Baseline 500: A Matter Of Survival At Moody`sBy Kevin Fogarty Print
After Moody’s segregated its credit-analysis and reporting business from the unit that sells data and analysis tools, the financial reporting firm charged the IT department with developing, unifying and standardizing the technology needed to support that change.
When your house is crumbling around you, it’s easy to make drastic decisions. Like, say, grabbing on to that new lifeline to pull you clear of the rubble, rather than relying on sturdy supports designed to hold up a roof that’s no longer there.
That’s roughly the situation at Moody’s Corp. (Baseline 500 #47), which reorganized in January in order to segregate its traditional credit-analysis and reporting business into its Moody’s Investors Service—a business that is irrevocably tied to the subprime mortgage crisis. Moody’s more innovative efforts went into the new Moody’s Analytics unit, where the goal is to increase sales of data and analysis tools.
Leading the charge—or, at least, the development, unification and standardization of the technology needed to make that shift happen—is Moody’s senior vice president and CIO Perry Rotella. During two stormy years as the No. 2 technology guy at American International Group, Rotella built a reputation among IT executives as an original thinker and an effective change agent.
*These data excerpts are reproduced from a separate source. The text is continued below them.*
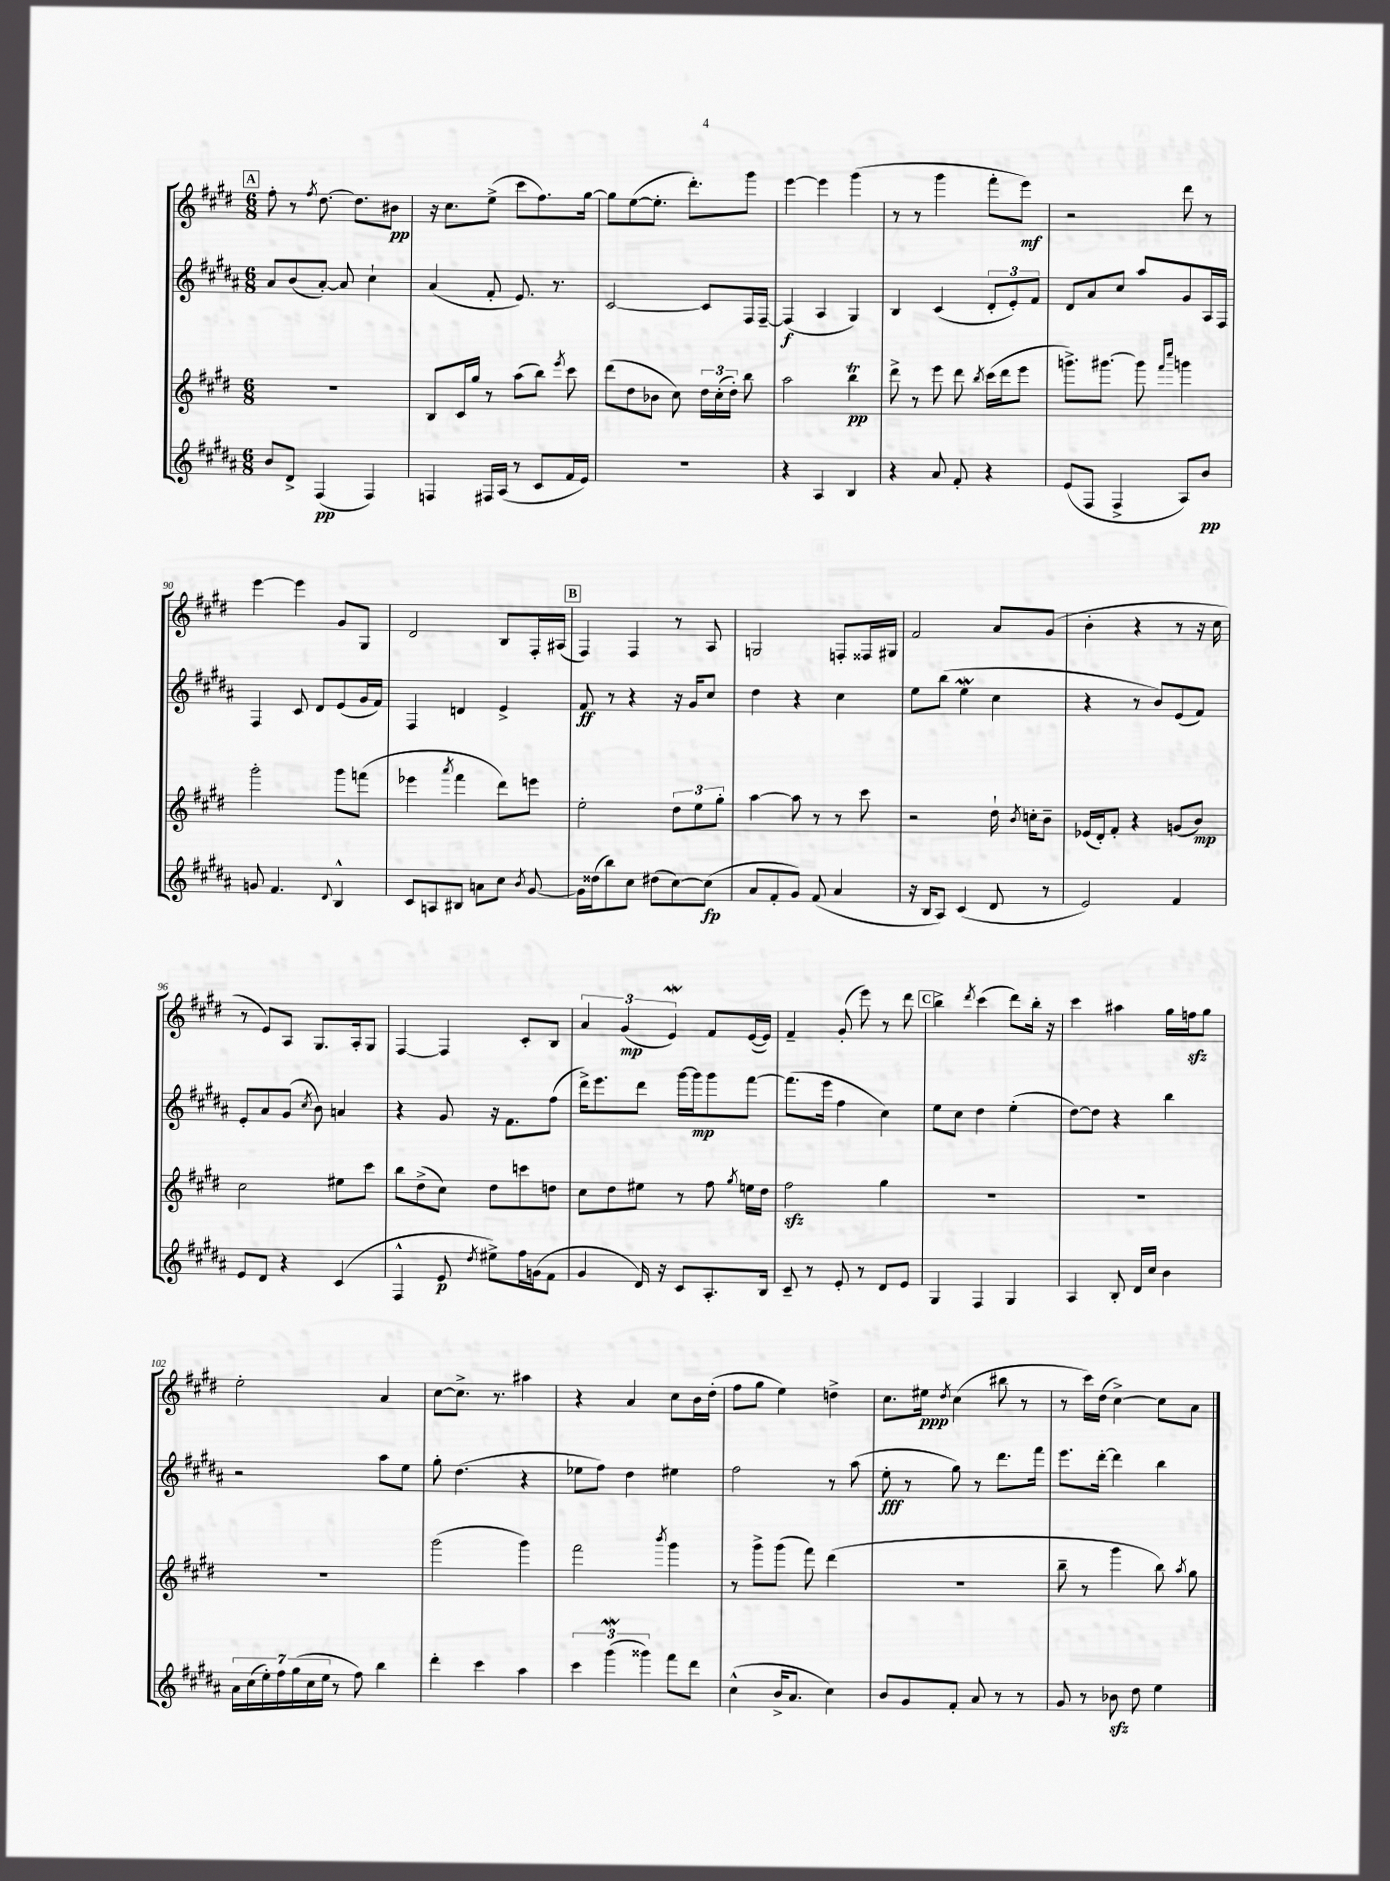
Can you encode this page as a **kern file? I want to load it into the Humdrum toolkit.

**kern	**kern	**kern	**kern
*staff4	*staff3	*staff2	*staff1
*clefG2	*clefG2	*clefG2	*clefG2
*k[f#c#g#d#a#]	*k[f#c#g#d#]	*k[f#c#g#d#a#]	*k[f#c#g#d#]
*M6/8	*M6/8	*M6/8	*M6/8
8b/L	2.r	8a#/L	8ff#'\
8d#^/J	.	(8b/	8r
.	.	.	8qff#/
(4F#/	.	[8a#'/J)	[8.dd#\
.	.	8a#/]	.
.	.	.	8.dd#\]L
4F#/)	.	4cc#`\	.
.	.	.	8b#\J
=	=	=	=
4F/	8B/L	(4a#/	16r
.	.	.	8.cc#\L
.	16c#/L	.	.
.	16gg#/JJ	.	.
16F#/LL	8r	8f#'/	(8ee^\J
(16A#/JJ	.	.	.
8r	(8aa\L	8.e/)	8ccc#\L
8c#/L	8bb\J)	.	8.ff#\)
.	.	8.r	.
.	8qeee/	.	.
16f#/L	8ccc#\	.	.
16e/JJ)	.	.	[16gg#\Jk
=	=	=	=
2.r	(8ddd#\L	[2c#/	8gg#\]L
.	8dd#\	.	([8ee\
.	8b-\J	.	8.ee'\]J
.	8cc#\)	.	.
.	.	.	8.ddd#'\L)
.	24dd#\LL	8c#/]L	.
.	(24cc#'\	.	.
.	24dd#'\JJ)	.	.
.	8bb\	16F#/L	8ggg#\J
.	.	[16F#~/JJ	.
=	=	=	=
4r	2aa\	(4F#/]	[4eee\
4A#/	.	4A#/	4eee\]
4B/	4bb\	4G#/)	(4ggg#\
=	=	=	=
4r	8ddd#^\	4B/	8r
.	8r	.	8r
8a#/	8eee\	(4c#/	4ggg#\
8f#'/	8ddd#\	.	.
.	8qbb/	.	.
4r	(16ccc#\LL	12d#'/L	8fff#'\L
.	16ddd#\J	.	.
.	.	12e'/)	.
.	8eee\J	.	8eee\J)
.	.	12f#/J	.
=	=	=	=
(8e/L	8.ggg^\L)	8d#/L	2r
8F#/J	.	8a#/	.
.	[8.ggg#\J	.	.
4F#^/	.	8cc#/J	.
.	8ggg#\]	8aa#/L	.
.	16qqfff#/LL	.	.
.	16qqcccc#/JJ	.	.
8A#/L)	4ggg\	8g#/	8ddd#\
8b/J	.	16A#/L	8r
.	.	16F#/JJ	.
=	=	=	=
8g/	2ggg#'\	4F#/	[4eee\
4.f#/	.	.	.
.	.	8c#/	4eee\]
.	.	8d#/L	.
8qqd#/	.	.	.
4B^^/	8ggg#\L	(8e/	8g#/L
.	(8fff\J	16g#/L	8G#/J
.	.	16f#/JJ)	.
=	=	=	=
8c#/L	4eee-\	4F#/	2d#/
8A/	.	.	.
.	8qaaa/	.	.
8B#/J	4fff#\	4d/	.
8a\L	.	.	.
8cc#\J	8ddd#\L)	4e^/	8B/L
8qb/	.	.	.
[8g#/	8eee\J	.	16F#'/L
.	.	.	(16A#/JJ
=	=	=	=
16g#\]LL	2ee'\	8f#/	4F#/)
(16dd##\J	.	.	.
8bb\)	.	8r	.
8cc#\J	.	4r	4F#/
(8dd#\L	.	.	.
[8cc#\)	12dd#\L	16r	8r
.	.	16g#/LK	.
.	12ee\	.	.
(8cc#\]J	.	8cc#/J	8A/
.	12gg#'\J	.	.
=	=	=	=
8a#/L	[4aa\	4dd#\	2G/
8f#'/	.	.	.
8g#/J)	8aa\]	4r	.
(8f#/	8r	.	.
4a#/	8r	4cc#\	8F'/L
.	8ccc#\	.	16F##/L
.	.	.	16G#/JJ
=	=	=	=
16r	2r	8ee\L	2f#/
16B/LK	.	.	.
8A#/J)	.	(8bb\J	.
(4c#/	.	4ee\	.
8d#/	16dd#`\	4cc#\	8a/L
.	8qb/	.	.
.	16cc'\LK	.	.
8r	8b~\J	.	(8g#/J
=	=	=	=
2e/)	(16e-/LL	4r	4b'\
.	16d#'/J)	.	.
.	8f#'/J	.	.
.	4r	8r	4r
.	.	8b/L)	.
4f#/	(8g/L	(8e/	8r
.	8b/J)	8f#/J)	16r
.	.	.	16cc#\
=	=	=	=
8e/L	2cc#\	8e'/L	8r
8d#/J	.	8a#/	8e/L)
4r	.	(8g#/J	8A/J
.	.	8qcc#/	.
.	.	8b\)	8.G#/L
(4c#/	8ee#\L	4a/	.
.	.	.	16A'/k
.	8ccc#\J	.	8G#/J
=	=	=	=
4F#^^/	8bb\L	4r	[4F#/
.	(8dd#^\	.	.
8e/	8cc#\J)	8g#/	4F#/]
8qdd#/	.	.	.
8ee#^\L)	8dd#\L	16r	.
.	.	8.f#\L	.
16ff#\L	8ccc\	.	8c#'/L
(16g\J	.	.	.
8f#\J	8dd\J	(8ff#\J	8B/J
=	=	=	=
4g#/	8cc#\L	16ddd#^\LK)	6a/
.	.	8.eee\	.
.	8dd#\	.	.
.	.	.	(6g#/
16d#/)	8ee#\J	8ddd#\J	.
16r	.	.	.
.	.	.	6e/)
8c#/L	8r	[16ggg#\LL	.
.	.	16ggg#\]J	.
8.A#'/	8ff#\	8ggg#\	8f#/L
.	8qgg#/	.	.
.	16ee\LL	[8fff#\J	([16e/L
16B/Jk	16dd#\JJ	.	16e/]JJ)
=	=	=	=
8c#~/	2ff#\	(8.fff#\]L	4f#~/
8r	.	.	.
.	.	16eee\Jk	.
8e'/	.	4ff#\	(8g#'/
8r	.	.	8eee\)
8d#/L	4gg#\	4cc#\)	8r
8e/J	.	.	8ddd#\
=	=	=	=
4G#/	2.r	8ee\L	4bb^\
.	.	8cc#\J	.
.	.	.	8qddd#/
4F#/	.	4dd#\	(4ccc#\
4G#/	.	(4ee'\	8ddd#\L)
.	.	.	16bb'\Jk
.	.	.	16r
=	=	=	=
4A#/	2.r	[8dd#\L)	4ccc#\
.	.	8dd#\]J	.
8B'/	.	4r	4aa#\
16d#/LL	.	.	.
16cc#/JJ	.	.	.
4b\	.	4bb\	16gg#\LL
.	.	.	16ff\J
.	.	.	8gg#\J
=	=	=	=
28a#\LL	2.r	2r	2ee'\
(28cc#\	.	.	.
28ee'\)	.	.	.
28ff#\	.	.	.
(28gg#\	.	.	.
28cc#\	.	.	.
28ee\JJ	.	.	.
8r	.	.	.
8ff#\)	.	.	.
4bb\	.	8aa#\L	4a/
.	.	8ee\J	.
=	=	=	=
4ddd#'\	(2ggg#\	8gg#'\	[8cc#\L
.	.	(4.dd#\	8.cc#^\]J
4ccc#\	.	.	.
.	.	.	8.r
4aa#\	4ggg#\)	4r	4aa#\
=	=	=	=
6ccc#\	2fff#\	8ee-\L	4r
.	.	8ff#\J)	.
(6ggg#\	.	.	.
.	.	4dd#\	4a/
6ggg##\)	.	.	.
.	8qbbb/	.	.
8fff#\L	4ggg#\	4ee#\	8cc#\L
8ddd#\J	.	.	16b\L
.	.	.	(16dd#'\JJ
=	=	=	=
(4cc#^^\	8r	2ff#\	8ff#\L
.	8ggg#^\L	.	8gg#\J
16b^/LK	(8ggg#\J	.	4ee\)
8.a#/J	.	.	.
.	8fff#\)	.	.
4cc#\)	(4ddd#\	8r	4dd^\
.	.	(8aa#\	.
=	=	=	=
8b/L	2.r	8ee'\	8.cc#\L
8g#/	.	8r	.
.	.	.	16ee#\Jk
.	.	.	8qdd#/
8f#'/J	.	8gg#\)	(4cc#\
8a#/	.	8r	.
8r	.	8.ddd#\L	8bb#\
8r	.	.	8r
.	.	16fff#\Jk	.
=	=	=	=
8g#/	8bb~\	8.eee\L	8r
8r	8r	.	16ccc#\LL)
.	.	[16ddd#'\Jk	(16dd#\JJ
8b-\	4ggg#\	4ddd#\]	[4cc#^\)
8dd#\	.	.	.
4ee\	8bb\)	4bb\	8cc#\]L
.	8qaa/	.	.
.	8gg#\	.	8a\J
==	==	==	==
*-	*-	*-	*-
Rotella took the Moody’s gig in December 2006. He was lured by the challenge of remaking the technology underlying the business of the nation’s second-largest credit agency ($1.7 billion), and he looked forward to working in a business in which investing in sophisticated technology is a requirement.
“Moody’s is still in credit rating, but our second business—selling analytic tools and services to the investment community—became more formalized in the last year,” Rotella says. “That’s where a lot of our growth is going to come from, and I’m here to create an IT infrastructure to enable that.”
However, the last 15 months have been more challenging than Rotella expected. The company’s leading role in the credit market has put it and competitors Fitch Ratings and Standard & Poor’s at the center of the subprime-mortgage crunch. The three firms have come under fire for allegedly giving excessively optimistic ratings to companies and bonds funding the subprime-mortgage business.
Corporate bond sales are down 70 percent this year compared with last year, reports Bloomberg, and sales of all bonds could drop 15 percent, to $3.4 trillion, according to a January report from the Securities Industry and Financial Markets Association. By comparison, the 54 percent drop in income Moody’s posted for its most recent quarter isn’t so bad, especially considering that analysts were expecting a steeper decline.